- Governo Lula 3º mandato acumula recuos em medidas que geraram rejeição política, social ou de mercado.
- Saque-aniversário do FGTS foi alvo de propostas de extinção, mas o Planalto recuou diante da reação de bancos, Congresso e trabalhadores.
- Em 2023, o grupo de trabalho sobre o novo RG discutiu excluir campos de sexo e nome social, mas decidiu manter identificação de sexo no documento.
- Na MP 1.202/2023, o governo revogou trechos sobre a reoneração da folha de pagamento, mantendo apenas a parte de compensação tributária.
- O “pixgate” e a reação nas redes levaram a reversões na área de comunicação, com a revogação de normas sobre o monitoramento de movimentações no Pix.
Desde o início do terceiro mandato, o governo de Lula tem recuado em diversas medidas após pressões políticas, populares e do Congresso. A ideia era ajustar rumos, evitar desgaste e preservar apoio.

(Itens do conjunto de dados)

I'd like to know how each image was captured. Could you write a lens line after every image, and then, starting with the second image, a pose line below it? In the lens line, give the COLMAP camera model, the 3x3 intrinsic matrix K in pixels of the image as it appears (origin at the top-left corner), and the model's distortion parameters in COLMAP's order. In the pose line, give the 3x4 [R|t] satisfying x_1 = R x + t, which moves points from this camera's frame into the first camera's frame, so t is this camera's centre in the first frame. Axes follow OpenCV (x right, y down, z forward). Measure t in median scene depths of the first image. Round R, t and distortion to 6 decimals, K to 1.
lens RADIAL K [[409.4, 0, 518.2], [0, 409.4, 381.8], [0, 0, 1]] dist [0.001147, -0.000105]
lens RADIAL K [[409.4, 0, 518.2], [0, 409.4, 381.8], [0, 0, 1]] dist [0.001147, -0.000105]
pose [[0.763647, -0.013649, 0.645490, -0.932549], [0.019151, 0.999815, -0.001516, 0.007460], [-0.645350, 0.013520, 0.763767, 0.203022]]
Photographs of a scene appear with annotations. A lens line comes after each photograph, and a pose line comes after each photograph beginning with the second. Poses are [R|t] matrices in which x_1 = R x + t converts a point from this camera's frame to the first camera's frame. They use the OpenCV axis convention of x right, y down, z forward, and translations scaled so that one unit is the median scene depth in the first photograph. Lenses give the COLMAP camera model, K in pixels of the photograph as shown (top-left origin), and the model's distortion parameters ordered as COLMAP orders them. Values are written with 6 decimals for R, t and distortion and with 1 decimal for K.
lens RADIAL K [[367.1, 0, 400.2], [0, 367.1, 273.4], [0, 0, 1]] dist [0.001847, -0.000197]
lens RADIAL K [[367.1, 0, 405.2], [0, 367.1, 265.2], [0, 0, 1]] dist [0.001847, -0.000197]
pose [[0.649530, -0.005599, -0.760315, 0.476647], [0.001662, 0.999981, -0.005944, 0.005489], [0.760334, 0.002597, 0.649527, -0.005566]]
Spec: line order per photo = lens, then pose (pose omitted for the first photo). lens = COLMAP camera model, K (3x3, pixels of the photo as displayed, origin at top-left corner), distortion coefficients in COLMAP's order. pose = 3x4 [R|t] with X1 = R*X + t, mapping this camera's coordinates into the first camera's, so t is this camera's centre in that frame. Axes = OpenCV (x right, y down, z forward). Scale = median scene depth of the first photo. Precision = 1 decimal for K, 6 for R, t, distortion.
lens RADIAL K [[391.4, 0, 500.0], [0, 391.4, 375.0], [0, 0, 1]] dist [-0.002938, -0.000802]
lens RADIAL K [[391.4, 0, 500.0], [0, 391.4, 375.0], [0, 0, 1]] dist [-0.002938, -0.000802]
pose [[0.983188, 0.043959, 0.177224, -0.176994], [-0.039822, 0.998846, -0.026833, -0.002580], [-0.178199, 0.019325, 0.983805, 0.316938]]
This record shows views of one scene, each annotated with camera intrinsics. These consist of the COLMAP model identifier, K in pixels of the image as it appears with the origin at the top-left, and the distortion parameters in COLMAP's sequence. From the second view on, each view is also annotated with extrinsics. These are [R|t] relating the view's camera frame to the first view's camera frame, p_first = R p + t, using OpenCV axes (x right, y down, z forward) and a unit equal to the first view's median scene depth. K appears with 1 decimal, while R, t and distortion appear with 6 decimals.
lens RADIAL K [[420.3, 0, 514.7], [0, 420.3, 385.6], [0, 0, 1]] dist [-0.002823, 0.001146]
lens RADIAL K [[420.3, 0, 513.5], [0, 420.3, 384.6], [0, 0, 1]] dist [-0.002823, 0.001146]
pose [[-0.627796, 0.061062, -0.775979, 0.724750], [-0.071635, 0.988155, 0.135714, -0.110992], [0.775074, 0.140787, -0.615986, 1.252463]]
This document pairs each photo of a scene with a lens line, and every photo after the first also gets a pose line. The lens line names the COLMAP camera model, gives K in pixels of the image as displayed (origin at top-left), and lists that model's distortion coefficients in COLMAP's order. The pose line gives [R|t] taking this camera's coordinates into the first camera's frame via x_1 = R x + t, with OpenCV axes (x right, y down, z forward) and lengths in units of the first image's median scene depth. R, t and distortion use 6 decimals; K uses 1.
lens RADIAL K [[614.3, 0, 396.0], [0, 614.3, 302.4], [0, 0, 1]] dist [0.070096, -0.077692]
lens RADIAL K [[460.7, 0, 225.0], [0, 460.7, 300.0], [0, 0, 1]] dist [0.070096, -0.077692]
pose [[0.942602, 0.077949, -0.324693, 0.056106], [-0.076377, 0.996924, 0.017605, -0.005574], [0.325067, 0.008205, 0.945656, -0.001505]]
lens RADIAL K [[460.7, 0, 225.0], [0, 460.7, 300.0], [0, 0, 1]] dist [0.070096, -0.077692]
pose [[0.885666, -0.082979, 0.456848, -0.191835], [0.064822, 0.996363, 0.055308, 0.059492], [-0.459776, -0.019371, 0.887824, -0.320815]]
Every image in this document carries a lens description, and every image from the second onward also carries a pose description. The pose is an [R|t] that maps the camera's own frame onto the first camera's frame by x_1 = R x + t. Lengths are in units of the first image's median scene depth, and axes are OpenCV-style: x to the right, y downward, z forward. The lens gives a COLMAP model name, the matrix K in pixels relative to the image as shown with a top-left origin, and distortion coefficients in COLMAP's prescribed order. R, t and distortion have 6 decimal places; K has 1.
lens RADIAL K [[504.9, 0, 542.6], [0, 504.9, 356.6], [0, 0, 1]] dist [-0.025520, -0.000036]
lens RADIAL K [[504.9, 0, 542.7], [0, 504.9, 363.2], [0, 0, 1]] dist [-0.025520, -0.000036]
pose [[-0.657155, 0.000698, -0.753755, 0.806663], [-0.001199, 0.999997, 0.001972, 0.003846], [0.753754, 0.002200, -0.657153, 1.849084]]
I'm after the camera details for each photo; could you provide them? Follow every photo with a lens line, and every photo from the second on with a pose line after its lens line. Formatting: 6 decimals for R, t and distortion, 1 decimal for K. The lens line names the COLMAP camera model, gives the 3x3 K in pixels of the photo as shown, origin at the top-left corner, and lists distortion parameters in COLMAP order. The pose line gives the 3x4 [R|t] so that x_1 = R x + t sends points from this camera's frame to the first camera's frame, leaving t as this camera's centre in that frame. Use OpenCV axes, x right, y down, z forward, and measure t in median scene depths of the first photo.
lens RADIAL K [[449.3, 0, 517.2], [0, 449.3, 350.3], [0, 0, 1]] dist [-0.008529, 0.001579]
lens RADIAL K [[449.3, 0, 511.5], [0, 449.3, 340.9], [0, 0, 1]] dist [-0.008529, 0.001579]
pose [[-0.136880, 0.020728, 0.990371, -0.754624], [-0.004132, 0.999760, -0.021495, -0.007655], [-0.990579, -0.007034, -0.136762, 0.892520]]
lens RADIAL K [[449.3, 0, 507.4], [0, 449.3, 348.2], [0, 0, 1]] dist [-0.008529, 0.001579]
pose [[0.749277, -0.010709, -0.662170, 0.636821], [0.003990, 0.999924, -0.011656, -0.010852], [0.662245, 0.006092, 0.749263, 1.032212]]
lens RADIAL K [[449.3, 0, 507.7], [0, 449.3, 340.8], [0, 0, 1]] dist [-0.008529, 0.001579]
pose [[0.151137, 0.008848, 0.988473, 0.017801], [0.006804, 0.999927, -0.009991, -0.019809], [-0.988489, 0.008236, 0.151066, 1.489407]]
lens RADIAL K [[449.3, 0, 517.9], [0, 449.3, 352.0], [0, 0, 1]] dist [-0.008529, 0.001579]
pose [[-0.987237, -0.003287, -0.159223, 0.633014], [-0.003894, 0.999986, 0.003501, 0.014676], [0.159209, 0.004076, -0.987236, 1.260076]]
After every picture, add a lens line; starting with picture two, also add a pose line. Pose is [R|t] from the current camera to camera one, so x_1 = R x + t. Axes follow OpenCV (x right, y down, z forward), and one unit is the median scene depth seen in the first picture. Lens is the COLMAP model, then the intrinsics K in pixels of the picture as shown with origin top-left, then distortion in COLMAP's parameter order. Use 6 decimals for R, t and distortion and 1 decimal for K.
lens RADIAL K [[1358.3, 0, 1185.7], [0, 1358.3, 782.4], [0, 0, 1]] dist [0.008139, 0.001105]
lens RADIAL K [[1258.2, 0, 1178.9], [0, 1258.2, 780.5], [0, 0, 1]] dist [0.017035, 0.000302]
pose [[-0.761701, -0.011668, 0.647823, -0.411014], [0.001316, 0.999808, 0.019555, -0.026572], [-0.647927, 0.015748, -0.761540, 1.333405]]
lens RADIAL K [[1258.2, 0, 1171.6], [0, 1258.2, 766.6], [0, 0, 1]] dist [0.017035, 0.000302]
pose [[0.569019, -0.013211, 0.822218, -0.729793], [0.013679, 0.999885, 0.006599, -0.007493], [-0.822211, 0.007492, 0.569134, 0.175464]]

Lista de tarefas:
• A. Responda com base no texto sobre os recuos do governo Lula:
(i) Diante da reação de quem o Planalto recuou na extinção do saque-aniversário do FGTS?
(ii) Em 2023, o que o grupo de trabalho sobre o novo RG decidiu manter no documento?
(iii) Na MP 1.202/2023, que parte o governo manteve?
• B. Transcreva do texto sobre os recuos do governo Lula o trecho que vai de "- Saque-aniversário do" até "movimentações no Pix.".
• C. Retome o texto sobre os recuos do governo Lula e continue-o a partir do ponto em que ele termina.

Resultados das tarefas:
• A.
(i) Diante da reação de bancos, Congresso e trabalhadores.
(ii) A identificação de sexo.
(iii) A parte de compensação tributária.

• B.
- Saque-aniversário do FGTS foi alvo de propostas de extinção, mas o Planalto recuou diante da reação de bancos, Congresso e trabalhadores.
- Em 2023, o grupo de trabalho sobre o novo RG discutiu excluir campos de sexo e nome social, mas decidiu manter identificação de sexo no documento.
- Na MP 1.202/2023, o governo revogou trechos sobre a reoneração da folha de pagamento, mantendo apenas a parte de compensação tributária.
- O “pixgate” e a reação nas redes levaram a reversões na área de comunicação, com a revogação de normas sobre o monitoramento de movimentações no Pix.

• C.
Entre as mudanças, houve recuo em propostas que geravam forte reação nas redes e nos setores econômicos. Os casos vão de reformas impopulares a ajustes de políticas já anunciadas.
O levantamento do Poder360 lista ações que foram anunciadas e, posteriormente, revistas ou revogadas por representarem risco político ou econômico.
Saque-aniversário do FGTS
O primeiro recuo importante ocorreu em 2023, quando o Ministério do Trabalho avaliou extinguir o saque-aniversário do FGTS. O plano enfrentou resistência de bancos e parlamentares, que temiam impactos no crédito habitacional e na proteção ao trabalhador.
Novo RG e sexo/nome social
Em 2023, o governo criou grupo para discutir excluir sexo e nome social do novo RG. Em dezembro, decidiu manter campos de sexo e nome social, seguindo o padrão anterior. A mudança resultou em controvérsia entre setores conservadores.
Folha de pagamentos e MP 1.202/2023
Em fevereiro de 2024, o governo revogou trechos da MP 1.202/2023 que tratavam da reoneração da folha. Dispositivos sobre compensação tributária seguiram vigentes. A decisão atendeu a negociações com o Congresso.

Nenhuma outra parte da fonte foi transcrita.